## BEGIN
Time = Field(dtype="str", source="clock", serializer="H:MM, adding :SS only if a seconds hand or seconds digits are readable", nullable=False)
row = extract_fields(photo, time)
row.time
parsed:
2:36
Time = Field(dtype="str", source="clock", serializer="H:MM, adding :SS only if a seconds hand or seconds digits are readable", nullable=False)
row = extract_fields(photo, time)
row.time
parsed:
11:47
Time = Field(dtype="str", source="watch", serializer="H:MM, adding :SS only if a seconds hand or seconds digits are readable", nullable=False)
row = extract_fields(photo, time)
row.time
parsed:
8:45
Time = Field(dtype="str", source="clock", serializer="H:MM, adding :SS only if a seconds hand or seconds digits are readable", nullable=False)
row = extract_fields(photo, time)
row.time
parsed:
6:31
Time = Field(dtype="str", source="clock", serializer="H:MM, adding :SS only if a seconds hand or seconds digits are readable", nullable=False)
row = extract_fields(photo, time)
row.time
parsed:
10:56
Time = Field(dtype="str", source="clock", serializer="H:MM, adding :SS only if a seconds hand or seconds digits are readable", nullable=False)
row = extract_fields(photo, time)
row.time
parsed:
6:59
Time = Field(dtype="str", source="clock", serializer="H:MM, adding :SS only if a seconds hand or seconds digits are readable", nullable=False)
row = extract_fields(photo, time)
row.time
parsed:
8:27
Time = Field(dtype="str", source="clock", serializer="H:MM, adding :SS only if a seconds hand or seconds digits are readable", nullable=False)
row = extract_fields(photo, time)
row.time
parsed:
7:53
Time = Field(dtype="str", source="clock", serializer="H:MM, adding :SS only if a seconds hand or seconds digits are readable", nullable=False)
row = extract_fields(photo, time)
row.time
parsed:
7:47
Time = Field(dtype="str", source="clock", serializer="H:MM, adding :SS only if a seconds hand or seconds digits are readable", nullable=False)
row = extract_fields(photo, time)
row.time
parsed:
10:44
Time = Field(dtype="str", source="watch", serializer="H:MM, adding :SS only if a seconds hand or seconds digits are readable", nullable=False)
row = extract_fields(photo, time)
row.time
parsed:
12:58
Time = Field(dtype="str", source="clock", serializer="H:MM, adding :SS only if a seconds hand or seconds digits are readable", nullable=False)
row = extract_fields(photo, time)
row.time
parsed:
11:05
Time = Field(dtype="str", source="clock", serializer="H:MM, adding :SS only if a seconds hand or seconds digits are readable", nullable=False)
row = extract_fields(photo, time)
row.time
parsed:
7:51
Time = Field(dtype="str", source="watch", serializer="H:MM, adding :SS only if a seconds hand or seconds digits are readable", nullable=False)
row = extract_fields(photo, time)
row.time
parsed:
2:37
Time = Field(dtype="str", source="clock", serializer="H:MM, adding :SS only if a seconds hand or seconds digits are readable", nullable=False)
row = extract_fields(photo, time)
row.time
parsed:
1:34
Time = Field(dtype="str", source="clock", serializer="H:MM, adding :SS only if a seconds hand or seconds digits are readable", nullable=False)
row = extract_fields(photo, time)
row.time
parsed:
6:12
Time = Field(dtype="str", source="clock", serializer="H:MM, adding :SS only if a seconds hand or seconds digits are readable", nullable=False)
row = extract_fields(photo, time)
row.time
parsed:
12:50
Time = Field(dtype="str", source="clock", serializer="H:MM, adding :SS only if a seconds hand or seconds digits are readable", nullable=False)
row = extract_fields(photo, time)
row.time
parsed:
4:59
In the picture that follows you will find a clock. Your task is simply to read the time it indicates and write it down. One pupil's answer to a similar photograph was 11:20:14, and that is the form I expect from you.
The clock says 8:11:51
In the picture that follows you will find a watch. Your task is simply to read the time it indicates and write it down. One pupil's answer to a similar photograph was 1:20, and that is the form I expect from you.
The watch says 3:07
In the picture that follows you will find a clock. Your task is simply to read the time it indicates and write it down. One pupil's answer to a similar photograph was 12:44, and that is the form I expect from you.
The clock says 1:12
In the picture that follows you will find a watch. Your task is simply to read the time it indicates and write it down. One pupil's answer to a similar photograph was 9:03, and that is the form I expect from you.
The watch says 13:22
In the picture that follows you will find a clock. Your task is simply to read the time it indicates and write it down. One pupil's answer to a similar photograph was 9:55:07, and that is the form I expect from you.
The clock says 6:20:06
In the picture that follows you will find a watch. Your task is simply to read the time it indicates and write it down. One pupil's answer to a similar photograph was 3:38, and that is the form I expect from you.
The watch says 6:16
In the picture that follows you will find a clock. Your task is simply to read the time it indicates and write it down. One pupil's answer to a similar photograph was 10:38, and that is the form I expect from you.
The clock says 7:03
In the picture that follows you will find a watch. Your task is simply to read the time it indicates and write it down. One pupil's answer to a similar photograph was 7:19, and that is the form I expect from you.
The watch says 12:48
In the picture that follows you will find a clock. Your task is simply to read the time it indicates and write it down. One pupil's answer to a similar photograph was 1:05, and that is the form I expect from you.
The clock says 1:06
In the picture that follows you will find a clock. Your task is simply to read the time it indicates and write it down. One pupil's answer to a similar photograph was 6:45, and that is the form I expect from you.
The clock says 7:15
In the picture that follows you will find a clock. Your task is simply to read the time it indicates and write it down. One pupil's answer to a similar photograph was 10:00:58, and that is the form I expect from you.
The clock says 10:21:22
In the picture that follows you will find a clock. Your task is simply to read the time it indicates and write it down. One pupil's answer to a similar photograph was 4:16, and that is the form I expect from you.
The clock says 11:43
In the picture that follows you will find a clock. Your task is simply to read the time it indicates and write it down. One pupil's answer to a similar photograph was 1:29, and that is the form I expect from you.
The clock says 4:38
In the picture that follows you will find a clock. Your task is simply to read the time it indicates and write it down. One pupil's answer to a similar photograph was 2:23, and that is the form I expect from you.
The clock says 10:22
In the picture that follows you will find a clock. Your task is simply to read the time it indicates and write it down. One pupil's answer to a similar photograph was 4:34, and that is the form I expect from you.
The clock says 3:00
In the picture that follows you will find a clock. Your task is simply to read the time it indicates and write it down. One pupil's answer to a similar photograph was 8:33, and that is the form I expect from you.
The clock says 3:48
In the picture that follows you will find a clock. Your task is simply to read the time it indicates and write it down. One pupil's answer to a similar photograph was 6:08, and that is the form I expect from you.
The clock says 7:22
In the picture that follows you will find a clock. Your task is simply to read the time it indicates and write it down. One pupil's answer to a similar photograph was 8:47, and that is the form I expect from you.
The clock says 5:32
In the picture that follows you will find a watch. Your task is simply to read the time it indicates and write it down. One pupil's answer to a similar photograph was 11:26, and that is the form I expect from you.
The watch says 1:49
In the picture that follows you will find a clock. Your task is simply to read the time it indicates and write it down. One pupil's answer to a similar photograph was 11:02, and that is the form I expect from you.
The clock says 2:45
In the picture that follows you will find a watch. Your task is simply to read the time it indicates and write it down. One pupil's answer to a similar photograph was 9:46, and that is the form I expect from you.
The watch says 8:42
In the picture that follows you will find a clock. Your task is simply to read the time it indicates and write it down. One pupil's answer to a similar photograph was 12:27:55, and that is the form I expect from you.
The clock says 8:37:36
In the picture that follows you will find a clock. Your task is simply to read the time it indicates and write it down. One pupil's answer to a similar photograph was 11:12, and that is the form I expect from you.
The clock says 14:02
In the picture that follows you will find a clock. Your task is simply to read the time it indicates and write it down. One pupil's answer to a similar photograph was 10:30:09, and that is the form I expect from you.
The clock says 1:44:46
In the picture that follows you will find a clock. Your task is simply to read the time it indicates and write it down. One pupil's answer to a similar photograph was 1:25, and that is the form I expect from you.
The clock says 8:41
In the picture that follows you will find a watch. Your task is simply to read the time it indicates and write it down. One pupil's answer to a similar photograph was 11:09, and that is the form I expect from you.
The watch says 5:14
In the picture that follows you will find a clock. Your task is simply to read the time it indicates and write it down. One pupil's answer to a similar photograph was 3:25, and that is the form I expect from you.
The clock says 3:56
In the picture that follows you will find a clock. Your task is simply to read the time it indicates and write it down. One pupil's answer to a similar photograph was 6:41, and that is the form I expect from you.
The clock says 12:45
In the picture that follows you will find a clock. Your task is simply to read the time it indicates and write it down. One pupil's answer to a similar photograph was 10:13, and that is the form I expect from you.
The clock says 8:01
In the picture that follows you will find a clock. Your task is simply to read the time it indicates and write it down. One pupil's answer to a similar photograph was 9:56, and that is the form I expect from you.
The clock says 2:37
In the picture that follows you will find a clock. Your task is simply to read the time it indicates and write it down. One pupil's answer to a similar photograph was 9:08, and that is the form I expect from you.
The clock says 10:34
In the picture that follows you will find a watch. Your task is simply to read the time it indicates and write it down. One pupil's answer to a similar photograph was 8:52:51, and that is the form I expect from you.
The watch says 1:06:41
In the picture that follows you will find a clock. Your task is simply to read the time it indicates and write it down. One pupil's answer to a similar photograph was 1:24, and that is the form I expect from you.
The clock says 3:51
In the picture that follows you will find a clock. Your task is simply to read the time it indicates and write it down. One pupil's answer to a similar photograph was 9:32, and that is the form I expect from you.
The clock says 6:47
## END
- [Instruction]:
Rewrite the data starting at the line that contains "was 9:32, and" and running through the end, changing "pupil's" to "student's" and leaving everything else as it is.

- [Answer to the problem]:
In the picture that follows you will find a clock. Your task is simply to read the time it indicates and write it down. One student's answer to a similar photograph was 9:32, and that is the form I expect from you.
The clock says 6:47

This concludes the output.